Similarly, after his message of correction in Revelation, Jesus gives us the beautiful portrait of Jesus at the door that hung in many a Christian church and home when I was growing up: “Look at me,” he says. “ I stand at the door. I knock. If you hear me call and open the door, I’ll come right in and sit down to supper with you.” The harsh judge becomes an humble petitioner at the door, waiting for us to open our hearts.
A Cherokee proverb captures the message of Revelation: “When you were born, you cried and the world rejoiced. Live your life so that when you die, the world cries and you rejoice.”

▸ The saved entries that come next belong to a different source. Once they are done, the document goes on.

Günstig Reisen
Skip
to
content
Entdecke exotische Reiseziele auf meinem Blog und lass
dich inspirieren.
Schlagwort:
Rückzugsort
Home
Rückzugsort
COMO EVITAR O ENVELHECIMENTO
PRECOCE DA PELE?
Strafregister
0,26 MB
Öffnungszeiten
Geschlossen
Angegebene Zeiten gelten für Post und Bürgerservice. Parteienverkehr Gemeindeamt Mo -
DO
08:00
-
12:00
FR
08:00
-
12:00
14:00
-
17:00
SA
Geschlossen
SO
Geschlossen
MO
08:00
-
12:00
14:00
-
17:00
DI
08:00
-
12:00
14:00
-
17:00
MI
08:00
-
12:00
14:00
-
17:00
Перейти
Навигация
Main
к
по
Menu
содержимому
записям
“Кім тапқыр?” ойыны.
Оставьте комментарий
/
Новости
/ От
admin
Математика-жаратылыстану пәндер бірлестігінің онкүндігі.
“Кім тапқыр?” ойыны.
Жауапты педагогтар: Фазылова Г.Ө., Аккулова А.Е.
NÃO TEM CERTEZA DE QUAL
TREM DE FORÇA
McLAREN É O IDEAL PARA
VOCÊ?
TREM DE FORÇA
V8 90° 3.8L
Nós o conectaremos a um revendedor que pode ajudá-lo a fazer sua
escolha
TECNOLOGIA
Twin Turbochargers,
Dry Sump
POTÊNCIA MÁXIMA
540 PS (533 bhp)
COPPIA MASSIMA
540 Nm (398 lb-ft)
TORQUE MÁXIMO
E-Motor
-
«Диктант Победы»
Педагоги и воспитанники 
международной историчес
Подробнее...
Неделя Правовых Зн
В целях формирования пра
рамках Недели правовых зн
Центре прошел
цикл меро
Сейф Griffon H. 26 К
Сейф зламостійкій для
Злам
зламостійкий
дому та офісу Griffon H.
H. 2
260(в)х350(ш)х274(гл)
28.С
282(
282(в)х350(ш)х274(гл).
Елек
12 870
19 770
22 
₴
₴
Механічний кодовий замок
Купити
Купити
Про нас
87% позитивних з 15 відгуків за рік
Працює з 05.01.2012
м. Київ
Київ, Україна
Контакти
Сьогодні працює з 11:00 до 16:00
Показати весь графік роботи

In his Paradiso, Dante recreates the final scene of Revelation in poetry by envisioning an enormous celestial choir of all the Saints singing praise to God for all eternity. As Tom Tate describes the scene: “There are so many no one can count them all. They have come from everywhere, from every race and tribe, from every nation and language. They are everybody; and they sing! It is what the saints do.
“Even in the midst of evil, war, social upheaval, famine, luxury, and greed, saints cannot keep from singing! Though sickness unto death, persecution, hurricane, tornado, earthquake, tsunami, and state-sanctioned injustice may confront them, saints cannot keep from listening!
“Why? Because by listening they hear the good news. Living between the Alpha and the Omega, the first and the last, saints at the throne hear the raucously beautiful good news of God’s final word reaching back into history, back to where they live and breathe and have their being. By singing, they pay it forward and proclaim it loudly. They sing for courage to live in the present while always facing the future. There is no silence in this vision, for no one can keep from singing or listening before the throne. From creation to redemption, and beyond, the crowd gathers around the throne in numbers too large to count. Saints from every nation listen and sing, and God keeps hope alive in our world.” Tom Tate (Feast, A4, 220)
How precious is your steadfast love, O God! All people may take refuge in the shadow of your wings. They feast on the abundance of your house, and you give them drink from the river of your delights. For with you is the fountain of life, in your light do we see light. O continue your steadfast love to those who know you and your salvation to the upright of heart!